If you think you can't afford to outsource anything, or you like wearing all your hats, you will burn yourself out. Instead, learn to delegate so that you have time to seriously look at your business' future direction.
Another way to take the stress out of wearing many hats is to plan your day in chunks of time. Allocate several times a day to answer calls. Stick to your schedule, not someone else's. Then at the end of the day, you'll feel a sense of achievement because you'll have actually got a few things done and not spent it chasing your tail.
And finally, be aware of your stress levels. Recognise how stress affects you physically. When things feel overwhelming, make a conscious effort to stop, take a deep breath and calmly go for a walk to clear your head. It will be time well spent!
KP: Despite many claiming the Global Financial Crisis to be over, many business owners are still facing challenges, what is your advice to them?
Address the worst things first. In The Small Business Success Guide, I quote Dr. Graham Godbee of the Macquarie Graduate School of Management: he calls this your 'triage strategy'. What sort of injury (major challenges) is your business encountering? Are you bleeding internally or just in need of a band-aid solution? Look at what's caused the injury, and how you can fix it. Here are a couple of tips.
* Keep a firm eye on your cash flow so that you know exactly where your business is at financially, and how much time you have before any financial challenges make things more serious.

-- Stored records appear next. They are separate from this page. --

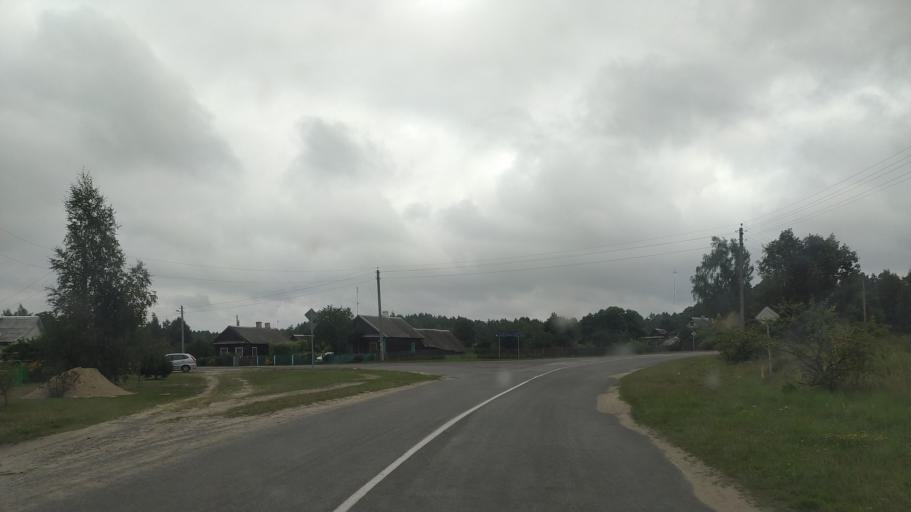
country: BY
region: Brest
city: Byaroza
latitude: 52.5951
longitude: 24.8708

* Nurture your existing customers. It's six times more profitable to sell to an existing customer than to find new ones. So foster relationships and give great customer service: after all, it's your customers, clients and suppliers who will sustain you through tough times.
* Talk to your team. How do they think your business can do things better? Use their brain power to help you work out some solutions to your challenges. By engaging them, you'll be motivating your team. A healthy business, after all, is somewhere people like to go to every day.
* Be honest about your own strengths and weaknesses, and commit yourself to doing things differently if your management style is part of the problem.
* Ask for outside help from advisers you trust, such as your accountant or solicitor or business adviser. Remember, a dumb question is only dumb if you don't ask it.